A note on consistency.
Sanderson is a prolific writer. He can sustain a publishing pace that many people can’t. I can’t, for sure. I would LOVE to be that prolific, but I’m not there, at least not right now. Being consistent doesn’t mean you have to publish every year or write every single day. It means finding what pace works for you and then being consistent with that. If that means publishing once a year, good for you. If it means once every three years, go for it.

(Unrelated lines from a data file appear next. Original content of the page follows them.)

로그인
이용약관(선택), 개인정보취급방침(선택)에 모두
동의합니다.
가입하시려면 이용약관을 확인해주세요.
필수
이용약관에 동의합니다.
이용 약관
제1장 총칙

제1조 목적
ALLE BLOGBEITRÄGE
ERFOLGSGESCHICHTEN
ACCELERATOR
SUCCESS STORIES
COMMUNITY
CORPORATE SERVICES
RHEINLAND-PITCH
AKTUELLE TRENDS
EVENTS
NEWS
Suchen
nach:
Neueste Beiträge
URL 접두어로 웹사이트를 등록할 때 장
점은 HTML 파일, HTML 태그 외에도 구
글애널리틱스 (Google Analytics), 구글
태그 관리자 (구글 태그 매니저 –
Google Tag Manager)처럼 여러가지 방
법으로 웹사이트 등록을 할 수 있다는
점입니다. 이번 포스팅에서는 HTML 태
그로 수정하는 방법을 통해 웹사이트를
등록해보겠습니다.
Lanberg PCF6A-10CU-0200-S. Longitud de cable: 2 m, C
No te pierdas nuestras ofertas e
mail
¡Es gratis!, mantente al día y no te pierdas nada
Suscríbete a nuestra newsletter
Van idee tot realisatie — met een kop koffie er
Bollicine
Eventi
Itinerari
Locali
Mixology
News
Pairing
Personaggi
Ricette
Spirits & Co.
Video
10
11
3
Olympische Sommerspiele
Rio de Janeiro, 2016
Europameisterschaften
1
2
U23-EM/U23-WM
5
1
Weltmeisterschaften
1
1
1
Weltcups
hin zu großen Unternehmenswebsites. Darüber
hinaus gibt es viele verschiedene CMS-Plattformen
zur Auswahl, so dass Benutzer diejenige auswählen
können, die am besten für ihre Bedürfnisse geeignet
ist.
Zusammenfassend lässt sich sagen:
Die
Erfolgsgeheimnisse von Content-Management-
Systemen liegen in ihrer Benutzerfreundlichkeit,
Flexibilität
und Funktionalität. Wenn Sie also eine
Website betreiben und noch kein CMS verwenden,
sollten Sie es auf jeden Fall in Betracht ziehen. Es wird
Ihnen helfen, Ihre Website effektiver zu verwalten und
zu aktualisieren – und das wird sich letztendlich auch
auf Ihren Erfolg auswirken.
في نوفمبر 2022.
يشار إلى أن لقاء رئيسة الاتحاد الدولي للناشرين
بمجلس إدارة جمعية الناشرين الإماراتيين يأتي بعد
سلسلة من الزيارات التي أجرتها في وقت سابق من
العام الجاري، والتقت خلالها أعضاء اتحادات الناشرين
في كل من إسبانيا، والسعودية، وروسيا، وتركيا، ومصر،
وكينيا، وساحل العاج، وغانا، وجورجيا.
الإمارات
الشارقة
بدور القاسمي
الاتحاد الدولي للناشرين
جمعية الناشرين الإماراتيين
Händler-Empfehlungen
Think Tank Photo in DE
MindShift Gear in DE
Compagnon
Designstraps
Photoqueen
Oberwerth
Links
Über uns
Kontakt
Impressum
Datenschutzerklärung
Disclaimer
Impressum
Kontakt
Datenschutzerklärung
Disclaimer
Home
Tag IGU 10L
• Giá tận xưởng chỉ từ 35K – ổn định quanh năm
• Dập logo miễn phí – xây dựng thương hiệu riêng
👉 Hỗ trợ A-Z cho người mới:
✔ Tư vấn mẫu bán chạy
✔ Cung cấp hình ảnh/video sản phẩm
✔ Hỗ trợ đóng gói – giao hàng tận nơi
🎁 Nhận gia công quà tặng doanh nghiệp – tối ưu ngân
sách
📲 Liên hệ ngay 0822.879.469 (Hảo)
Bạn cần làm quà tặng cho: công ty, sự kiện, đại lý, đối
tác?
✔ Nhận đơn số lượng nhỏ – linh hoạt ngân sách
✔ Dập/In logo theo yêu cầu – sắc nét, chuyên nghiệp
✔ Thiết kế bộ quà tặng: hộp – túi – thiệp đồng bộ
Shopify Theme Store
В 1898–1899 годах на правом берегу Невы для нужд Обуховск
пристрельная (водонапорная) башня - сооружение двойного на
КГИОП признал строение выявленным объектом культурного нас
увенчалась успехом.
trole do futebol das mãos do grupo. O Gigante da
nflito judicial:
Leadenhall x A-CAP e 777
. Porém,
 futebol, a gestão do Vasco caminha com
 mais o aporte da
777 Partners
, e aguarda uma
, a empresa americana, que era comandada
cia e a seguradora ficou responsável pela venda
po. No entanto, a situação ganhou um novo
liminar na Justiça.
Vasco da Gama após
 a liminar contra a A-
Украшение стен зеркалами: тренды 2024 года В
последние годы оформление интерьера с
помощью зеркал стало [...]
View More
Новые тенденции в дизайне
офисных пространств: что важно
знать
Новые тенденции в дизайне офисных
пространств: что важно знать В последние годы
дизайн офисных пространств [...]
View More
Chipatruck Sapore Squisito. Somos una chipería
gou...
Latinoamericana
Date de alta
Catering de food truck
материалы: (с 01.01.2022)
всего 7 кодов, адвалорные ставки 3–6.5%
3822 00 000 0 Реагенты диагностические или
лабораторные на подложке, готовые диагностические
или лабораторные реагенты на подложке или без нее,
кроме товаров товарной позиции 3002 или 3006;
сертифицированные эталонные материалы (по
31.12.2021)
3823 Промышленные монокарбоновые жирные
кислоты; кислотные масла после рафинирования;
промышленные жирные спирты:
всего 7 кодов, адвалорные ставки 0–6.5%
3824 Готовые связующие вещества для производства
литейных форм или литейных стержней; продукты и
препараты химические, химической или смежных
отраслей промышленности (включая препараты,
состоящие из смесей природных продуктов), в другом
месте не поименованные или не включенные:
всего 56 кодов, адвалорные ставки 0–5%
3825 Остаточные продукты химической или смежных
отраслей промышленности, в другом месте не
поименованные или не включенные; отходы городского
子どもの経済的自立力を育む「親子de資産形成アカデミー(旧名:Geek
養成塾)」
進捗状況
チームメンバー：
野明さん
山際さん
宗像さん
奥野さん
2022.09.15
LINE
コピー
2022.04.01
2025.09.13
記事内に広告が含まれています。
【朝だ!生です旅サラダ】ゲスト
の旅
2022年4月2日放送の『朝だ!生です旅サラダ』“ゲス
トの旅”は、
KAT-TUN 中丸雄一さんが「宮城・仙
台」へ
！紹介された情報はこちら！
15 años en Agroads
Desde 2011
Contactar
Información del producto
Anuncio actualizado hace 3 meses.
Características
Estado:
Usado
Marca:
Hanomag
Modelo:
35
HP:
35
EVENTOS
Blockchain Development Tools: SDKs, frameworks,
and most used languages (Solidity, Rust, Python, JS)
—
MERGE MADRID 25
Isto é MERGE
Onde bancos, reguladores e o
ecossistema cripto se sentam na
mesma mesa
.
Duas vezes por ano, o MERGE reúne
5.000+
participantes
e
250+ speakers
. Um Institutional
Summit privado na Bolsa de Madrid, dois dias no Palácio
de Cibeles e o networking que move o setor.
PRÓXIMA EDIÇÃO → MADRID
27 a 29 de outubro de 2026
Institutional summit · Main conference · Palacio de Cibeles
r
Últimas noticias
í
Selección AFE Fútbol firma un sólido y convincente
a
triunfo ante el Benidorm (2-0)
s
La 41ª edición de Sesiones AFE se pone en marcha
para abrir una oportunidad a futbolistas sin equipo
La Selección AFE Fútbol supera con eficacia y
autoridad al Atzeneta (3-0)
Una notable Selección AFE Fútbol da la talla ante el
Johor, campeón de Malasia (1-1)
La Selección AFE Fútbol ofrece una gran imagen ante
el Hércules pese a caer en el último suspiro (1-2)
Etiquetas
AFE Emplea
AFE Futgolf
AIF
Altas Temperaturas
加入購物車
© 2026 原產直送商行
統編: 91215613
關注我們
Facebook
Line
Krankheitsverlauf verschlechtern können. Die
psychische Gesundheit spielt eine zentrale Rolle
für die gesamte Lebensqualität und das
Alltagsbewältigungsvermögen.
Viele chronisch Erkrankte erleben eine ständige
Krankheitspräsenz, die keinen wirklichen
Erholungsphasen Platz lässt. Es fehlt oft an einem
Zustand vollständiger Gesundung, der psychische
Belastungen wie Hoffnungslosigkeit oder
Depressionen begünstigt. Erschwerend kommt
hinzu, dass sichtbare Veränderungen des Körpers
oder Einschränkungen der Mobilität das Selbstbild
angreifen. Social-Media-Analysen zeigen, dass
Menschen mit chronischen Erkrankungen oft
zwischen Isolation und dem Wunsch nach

Building a fanbase takes time. Sanderson has been publishing for almost twenty years, if you count how long the process took for Elantris. He’s been writing for twenty-five years. No one likes to hear that something they want right now takes time, but it’s the truth. Building a consistent fanbase takes time, and it does tend to take more time for indie authors than traditionally published ones.
I've worked with a lot of competitive write-to-market indie authors. I know exactly how unpopular this opinion is. But for all the authors wanting to really understand the writing craft and find the path that helps them build their own consistent career of putting out good stories, this post is for you. If you're asking “Why is Sanderson so popular that his Kickstarter reached twenty million in three days?” and wanting to know what you can learn from it . . .
This is why. And this is what you can learn.